Description of the task:
Please rewrite the lines below, renaming "Référent Handicap" to "Contact Handicap" wherever it occurs and changing nothing else. Leave the pictures out of your answer.

= Beginning of Section =

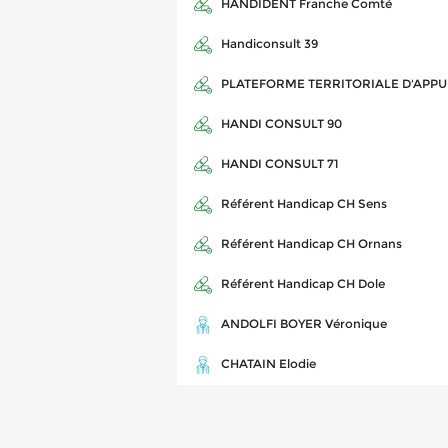
HANDIDENT Franche Comté
Handiconsult 39
PLATEFORME TERRITORIALE D'APPU
HANDI CONSULT 90
HANDI CONSULT 71
Référent Handicap CH Sens
Référent Handicap CH Ornans
Référent Handicap CH Dole
ANDOLFI BOYER Véronique
CHATAIN Elodie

= End of Section =

Solution for this task:
HANDIDENT Franche Comté
Handiconsult 39
PLATEFORME TERRITORIALE D'APPU
HANDI CONSULT 90
HANDI CONSULT 71
Contact Handicap CH Sens
Contact Handicap CH Ornans
Contact Handicap CH Dole
ANDOLFI BOYER Véronique
CHATAIN Elodie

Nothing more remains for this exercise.